The drug aflibercept (trade name: Zaltrap) has been approved in Germany since February 2013 in combination with a certain chemotherapy for adults with metastatic colorectal cancer in whom chemotherapy with oxaliplatin could not stop the disease from progressing. In an early benefit assessment pursuant to the Act on the Reform of the Market for Medicinal Products (AMNOG) the German Institute for Quality and Efficiency in Health Care (IQWiG) examined whether this new drug offers an added benefit over the current standard therapy. According to this, considerable advantages in respect of overall survival are accompanied by major potential harm in the form of side effects. Overall, there is therefore an indication of a minor added benefit of aflibercept.
Aflibercept complements chemotherapy
Aflibercept in combination with a chemotherapy consisting of irinotecan/5-fluorouracil/folinic acid (FOLFIRI) was compared with FOLFIRI alone. The approval study (VELOUR), which compared the treatment "aflibercept plus FOLFIRI" with the treatment "placebo plus FOLFIRI", was available for the benefit assessment. This was a randomized and double-blind study, i.e. the patients were assigned randomly to one of the two treatment groups, and neither the patients nor the doctors knew whether aflibercept with FOLFIRI or FOLFIRI alone was used.

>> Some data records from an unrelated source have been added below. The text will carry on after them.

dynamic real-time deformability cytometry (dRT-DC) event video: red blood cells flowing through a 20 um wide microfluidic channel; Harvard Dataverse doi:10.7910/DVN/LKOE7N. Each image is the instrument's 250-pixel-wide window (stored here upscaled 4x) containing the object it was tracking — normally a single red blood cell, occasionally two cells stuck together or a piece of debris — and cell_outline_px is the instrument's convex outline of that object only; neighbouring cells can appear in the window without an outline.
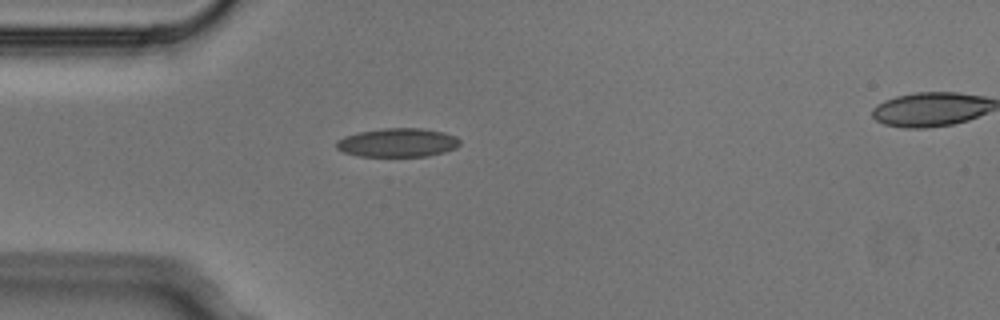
{"species": "Egyptian fruit bat (a non-hibernating species)", "species_latin": "Rousettus aegyptiacus", "temperature_condition": "cold", "stored_images_in_passage": 3, "segment_of_instrument_passage": [1, 2], "camera_frame_rate_fps": 3000, "um_per_image_px": 0.085, "animal": {"sex": "male"}, "frame": {"image": 1, "passage_image": 2, "time_ms": 0.333, "image_size_px": [1000, 320], "cell_outline_px": [[460, 144], [456, 148], [444, 152], [428, 156], [360, 156], [344, 152], [336, 148], [336, 140], [344, 136], [360, 132], [384, 128], [420, 128], [444, 132], [456, 136], [460, 140]], "centroid_in_image_um": [33.81, 12.12], "position_along_channel_um": 51.2, "area_um2": 20.69}}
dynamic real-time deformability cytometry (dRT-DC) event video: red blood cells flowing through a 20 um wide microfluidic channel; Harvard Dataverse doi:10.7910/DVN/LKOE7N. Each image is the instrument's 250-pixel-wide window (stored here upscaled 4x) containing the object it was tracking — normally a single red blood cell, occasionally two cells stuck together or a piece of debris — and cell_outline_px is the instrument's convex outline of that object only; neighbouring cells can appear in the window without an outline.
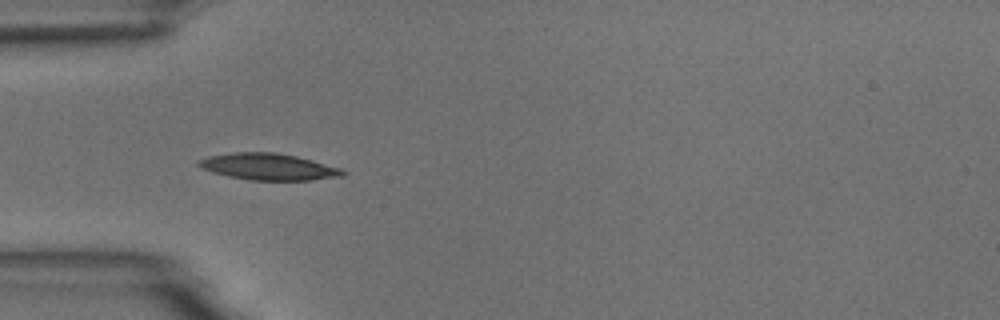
{"species": "common noctule bat (a hibernating species)", "species_latin": "Nyctalus noctula", "temperature_condition": "room temperature", "stored_images_in_passage": 39, "camera_frame_rate_fps": 3000, "um_per_image_px": 0.085, "animal": {"sex": "male", "body_mass_g": 18.8}, "frame": {"image": 1, "passage_image": 1, "time_ms": 0.0, "image_size_px": [1000, 320], "cell_outline_px": [[348, 172], [344, 176], [312, 180], [248, 180], [228, 176], [212, 172], [200, 168], [196, 164], [196, 160], [208, 156], [236, 152], [276, 152], [296, 156], [312, 160], [340, 168]], "centroid_in_image_um": [22.8, 14.17], "position_along_channel_um": 62.2, "area_um2": 22.48}}
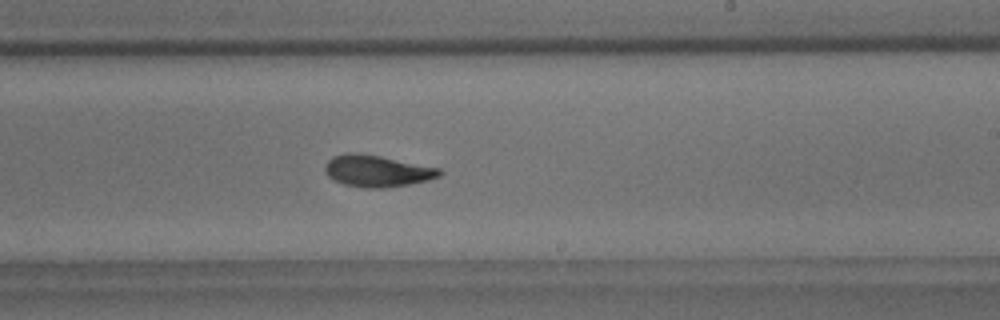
{"frame": {"image": 2, "passage_image": 17, "time_ms": 5.333, "image_size_px": [1000, 320], "cell_outline_px": [[444, 172], [440, 176], [428, 180], [408, 184], [384, 188], [364, 188], [344, 184], [328, 176], [324, 172], [324, 164], [332, 156], [348, 152], [356, 152], [380, 156], [440, 168]], "centroid_in_image_um": [32.03, 14.52], "position_along_channel_um": 257.0, "area_um2": 21.21}, "authors_computed_cell_mechanics": {"area_um2": 20.9814, "velocity_mm_per_s": 3.6836, "shape_relaxation_time_tau1_ms": 6.2381, "shape_relaxation_time_tau2_ms": 2.5605, "deformation_change_tau1": 0.1578, "deformation_change_tau2": 0.0812}}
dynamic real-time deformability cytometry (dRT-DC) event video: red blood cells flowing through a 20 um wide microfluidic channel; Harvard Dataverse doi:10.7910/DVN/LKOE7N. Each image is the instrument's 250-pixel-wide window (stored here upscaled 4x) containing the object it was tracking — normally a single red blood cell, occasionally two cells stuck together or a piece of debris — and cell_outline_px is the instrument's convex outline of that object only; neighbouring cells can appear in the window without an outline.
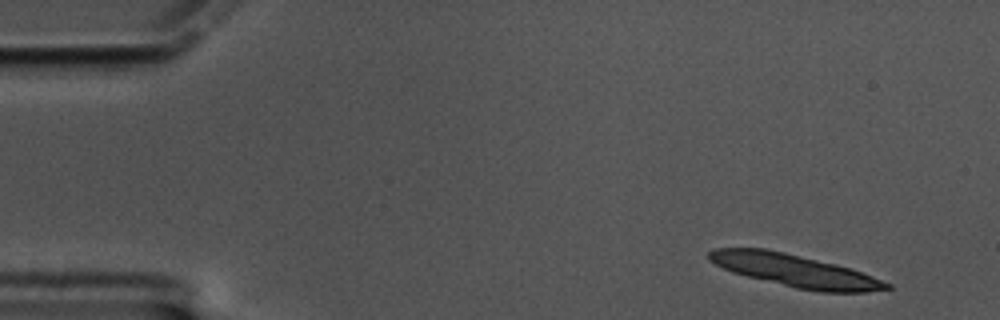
{"species": "common noctule bat (a hibernating species)", "species_latin": "Nyctalus noctula", "temperature_condition": "cold", "stored_images_in_passage": 13, "camera_frame_rate_fps": 3000, "um_per_image_px": 0.085, "animal": {"sex": "male", "body_mass_g": 17.5, "forearm_length_mm": 52.3}, "frame": {"image": 1, "passage_image": 1, "time_ms": 0.0, "image_size_px": [1000, 320], "cell_outline_px": [[892, 288], [868, 292], [820, 292], [796, 288], [732, 272], [708, 260], [708, 252], [712, 248], [768, 248], [836, 264], [852, 268], [892, 284]], "centroid_in_image_um": [67.59, 22.99], "position_along_channel_um": 17.4, "area_um2": 33.58}}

A total of 178 centres in Europe, America, Australia, New Zealand, South Africa and Korea took part in this multinational study: The participants were 1226 adults with adenocarcinoma of the colon or rectum who had recurrence after failure of a chemotherapy containing the drug oxaliplatin.

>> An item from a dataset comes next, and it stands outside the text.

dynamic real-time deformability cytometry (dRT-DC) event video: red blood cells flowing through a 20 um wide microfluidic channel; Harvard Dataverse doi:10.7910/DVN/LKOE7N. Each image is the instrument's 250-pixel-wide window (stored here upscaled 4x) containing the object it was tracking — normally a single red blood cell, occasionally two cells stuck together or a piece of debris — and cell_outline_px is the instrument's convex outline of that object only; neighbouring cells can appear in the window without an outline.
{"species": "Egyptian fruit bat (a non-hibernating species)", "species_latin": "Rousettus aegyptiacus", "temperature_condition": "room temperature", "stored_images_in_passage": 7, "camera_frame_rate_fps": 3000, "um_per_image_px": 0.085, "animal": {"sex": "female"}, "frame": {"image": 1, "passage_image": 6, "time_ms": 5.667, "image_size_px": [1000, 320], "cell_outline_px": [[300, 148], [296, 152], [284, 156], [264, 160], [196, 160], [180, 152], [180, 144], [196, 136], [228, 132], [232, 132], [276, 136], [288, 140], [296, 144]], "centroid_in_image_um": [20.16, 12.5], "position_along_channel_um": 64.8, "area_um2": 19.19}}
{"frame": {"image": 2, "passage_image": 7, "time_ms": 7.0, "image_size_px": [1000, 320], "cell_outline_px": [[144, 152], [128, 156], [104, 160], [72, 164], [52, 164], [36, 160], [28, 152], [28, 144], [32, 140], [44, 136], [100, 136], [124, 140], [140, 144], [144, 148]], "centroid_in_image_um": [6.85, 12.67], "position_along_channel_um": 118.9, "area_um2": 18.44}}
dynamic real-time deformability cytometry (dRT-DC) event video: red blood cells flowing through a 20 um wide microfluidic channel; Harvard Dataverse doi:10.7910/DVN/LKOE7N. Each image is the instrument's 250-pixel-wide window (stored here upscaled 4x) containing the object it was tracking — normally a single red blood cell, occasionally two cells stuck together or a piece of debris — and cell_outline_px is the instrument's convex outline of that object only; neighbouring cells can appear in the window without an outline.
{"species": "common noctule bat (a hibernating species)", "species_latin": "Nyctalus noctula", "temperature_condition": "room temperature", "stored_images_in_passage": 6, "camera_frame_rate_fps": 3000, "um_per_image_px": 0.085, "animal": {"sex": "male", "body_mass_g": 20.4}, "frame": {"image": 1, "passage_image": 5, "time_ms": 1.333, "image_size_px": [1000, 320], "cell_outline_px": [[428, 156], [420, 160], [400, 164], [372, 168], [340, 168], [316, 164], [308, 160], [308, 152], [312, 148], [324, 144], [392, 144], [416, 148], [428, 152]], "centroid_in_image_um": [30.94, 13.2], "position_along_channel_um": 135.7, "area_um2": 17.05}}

Overall survival: indication of considerable added benefit
Half of the patients who received FOLFIRI chemotherapy alone had died after 12 months. Half of the patients who received aflibercept in combination with FOLFIRI chemotherapy had died after 13 to 14 months. This means that life expectancy increased by 1 to 2 months on average (median). For overall survival, this led to an indication of an added benefit with the extent "considerable" for the combination of aflibercept with FOLFIRI in comparison with FOLFIRI alone.

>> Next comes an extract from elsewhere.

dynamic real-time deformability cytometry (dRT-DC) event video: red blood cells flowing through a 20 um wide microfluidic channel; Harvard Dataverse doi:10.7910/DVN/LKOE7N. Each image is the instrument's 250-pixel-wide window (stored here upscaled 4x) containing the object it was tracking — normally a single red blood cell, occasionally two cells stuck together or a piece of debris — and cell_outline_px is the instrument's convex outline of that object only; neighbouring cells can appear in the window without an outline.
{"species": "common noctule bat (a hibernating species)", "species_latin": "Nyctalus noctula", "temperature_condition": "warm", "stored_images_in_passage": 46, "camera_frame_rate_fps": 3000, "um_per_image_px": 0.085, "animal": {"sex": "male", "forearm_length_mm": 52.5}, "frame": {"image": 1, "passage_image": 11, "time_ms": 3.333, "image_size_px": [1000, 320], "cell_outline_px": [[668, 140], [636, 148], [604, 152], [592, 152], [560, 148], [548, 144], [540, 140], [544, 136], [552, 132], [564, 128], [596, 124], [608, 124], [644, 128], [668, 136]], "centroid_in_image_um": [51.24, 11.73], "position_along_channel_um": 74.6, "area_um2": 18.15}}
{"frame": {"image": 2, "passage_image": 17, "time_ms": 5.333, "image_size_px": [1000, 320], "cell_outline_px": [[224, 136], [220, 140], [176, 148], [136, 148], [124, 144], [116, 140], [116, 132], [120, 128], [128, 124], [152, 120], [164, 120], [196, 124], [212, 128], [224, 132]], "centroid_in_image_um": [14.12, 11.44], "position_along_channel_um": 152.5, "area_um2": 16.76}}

The manufacturer's dossier did not provide any results, or any results that could be used, on symptoms and complaints (morbidity) and health-related quality of life. Hence an added benefit of aflibercept in comparison with the appropriate comparator therapy for these outcome categories is not proven.
Side effects: indications of greater harm
Serious events and severe adverse events (e.g. infection, diseases of organs, metabolism, blood and lymph system) as well as treatment discontinuations due to severe adverse events were more frequent during the treatment with aflibercept than during the treatment with FOLFIRI alone in all age groups.
In summary, there is an indication of greater harm with major extent from the treatment with aflibercept plus FOLFIRI in comparison with FOLFIRI alone for several outcomes of the category side effects.
Overall, indication of minor added benefit
Overall, positive effects of aflibercept are accompanied by negative effects with the same certainty of results: the indication of a considerable added benefit in mortality (overall survival) has to be weighed up against the indications of greater harm with major extent regarding side effects. IQWiG therefore downgrades the extent of the added benefit of aflibercept in comparison with the appropriate comparator therapy from "considerable" to "minor".
IQWiG published a first assessment of aflibercept (trade name: Eylea) on 15th March 2013. This dealt with a different therapeutic indication, however, namely the "treatment of wet age-related macular degeneration (AMD)".
G-BA decides on the extent of added benefit
The dossier assessment is part of the overall procedure for early benefit assessments supervised by the G-BA. After publication of the manufacturer's dossier and IQWiG's assessment, the G-BA conducts a commenting procedure, which may provide further information and result in a change to the benefit assessment. The G-BA then decides on the extent of the added benefit, thus completing the early benefit assessment.